**Document excerpt:**
This Is What the Pad Your Hens Actually Need Looks Like
Thick. Plush. Firm enough that scratching doesn't move it. Gone in ten seconds when it's time to replace.
NestKeeper is built from Great Lakes aspen wood wool — the same category of material Austrian farmers have used to line nesting boxes for over a century — woven under compression into a dense, interconnected mat. Thick and plush — not because it looks good, but because that depth is what absorbs the impact of every egg, every day.
Hens are drawn to aspen wood wool immediately — and a big part of it is the scent. The natural wood aroma is one that hens recognize and are comforted by, the way they would be in a forest environment. It signals safety, cleanliness, and a place worth laying in — not sleeping in. Most farmers tell us the same thing: their hens walked in, scratched once or twice, and never looked back. No adjustment period. The material does the convincing on its own. And a hen that lays where she's supposed to lays more consistently — which means cleaner eggs, fewer cracks, and more of them.

**Data section:**
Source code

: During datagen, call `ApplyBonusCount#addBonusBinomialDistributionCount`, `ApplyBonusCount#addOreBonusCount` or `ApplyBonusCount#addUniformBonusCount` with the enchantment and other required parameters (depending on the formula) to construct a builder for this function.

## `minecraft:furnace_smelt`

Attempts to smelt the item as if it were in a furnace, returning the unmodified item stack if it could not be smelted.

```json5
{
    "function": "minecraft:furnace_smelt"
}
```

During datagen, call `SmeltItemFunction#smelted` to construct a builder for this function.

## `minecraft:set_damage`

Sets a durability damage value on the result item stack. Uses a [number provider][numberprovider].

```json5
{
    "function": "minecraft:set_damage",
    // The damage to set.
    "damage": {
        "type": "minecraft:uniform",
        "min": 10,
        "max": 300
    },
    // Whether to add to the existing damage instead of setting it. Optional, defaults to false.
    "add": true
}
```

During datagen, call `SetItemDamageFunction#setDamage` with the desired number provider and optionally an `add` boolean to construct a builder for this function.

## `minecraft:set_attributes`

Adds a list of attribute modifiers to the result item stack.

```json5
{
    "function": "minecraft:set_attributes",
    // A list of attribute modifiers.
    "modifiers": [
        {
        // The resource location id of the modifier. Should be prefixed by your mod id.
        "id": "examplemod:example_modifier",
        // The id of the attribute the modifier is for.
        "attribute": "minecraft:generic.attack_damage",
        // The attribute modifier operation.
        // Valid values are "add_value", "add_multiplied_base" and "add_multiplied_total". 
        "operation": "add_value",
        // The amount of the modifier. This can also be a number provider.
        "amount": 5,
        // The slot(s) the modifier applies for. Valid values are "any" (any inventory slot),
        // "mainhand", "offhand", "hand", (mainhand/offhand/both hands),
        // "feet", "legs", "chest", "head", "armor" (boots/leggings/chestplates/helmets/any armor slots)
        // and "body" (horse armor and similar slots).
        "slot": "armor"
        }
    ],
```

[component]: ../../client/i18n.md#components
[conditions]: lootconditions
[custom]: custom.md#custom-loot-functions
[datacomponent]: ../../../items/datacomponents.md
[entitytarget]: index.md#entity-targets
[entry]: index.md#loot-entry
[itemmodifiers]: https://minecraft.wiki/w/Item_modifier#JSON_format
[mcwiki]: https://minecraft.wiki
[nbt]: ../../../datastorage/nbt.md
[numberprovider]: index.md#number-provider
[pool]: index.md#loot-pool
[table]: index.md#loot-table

**Brief 1:** In the NestKeeper nesting pad description, what material is the pad built from?
**Brief 2:** Output the passage of the NestKeeper nesting pad description starting with "NestKeeper is built" and going on through "egg, every day.".
**Brief 3:** Go on with the NestKeeper nesting pad description from where it stops.

**Answer section 1:** Great Lakes aspen wood wool.

**Answer section 2:**
NestKeeper is built from Great Lakes aspen wood wool — the same category of material Austrian farmers have used to line nesting boxes for over a century — woven under compression into a dense, interconnected mat. Thick and plush — not because it looks good, but because that depth is what absorbs the impact of every egg, every day.

**Answer section 3:**
The kraft paper backing wicks moisture downward, away from your eggs. Eggs sit on top — clean, dry, easy to gather. And when a hen does sleep in the box overnight, the backing draws that moisture down and away from the surface, so the damage is contained in one layer you can remove in seconds.
This is why reusable alternatives like astroturf or rubber mats can never fully solve the problem. When you wash them, you remove what's visible — but moisture and bacteria that have soaked into the material stay behind. You're cleaning the surface, not the pad. With NestKeeper, there is no cleaning. You remove the entire contaminated layer in one motion. Nothing is left behind because nothing is kept.
After 5 to 6 months, lift the pad. Everything comes with it. Ten seconds. Box is clean. No scrubbing. No soaking. Just lift, shake, replace.
Then toss it in your compost bin. The wood wool and kraft paper break down completely within weeks, feeding your soil. No plastic. No landfill. Most bedding ends its life in a trash bag. NestKeeper ends its life in your garden.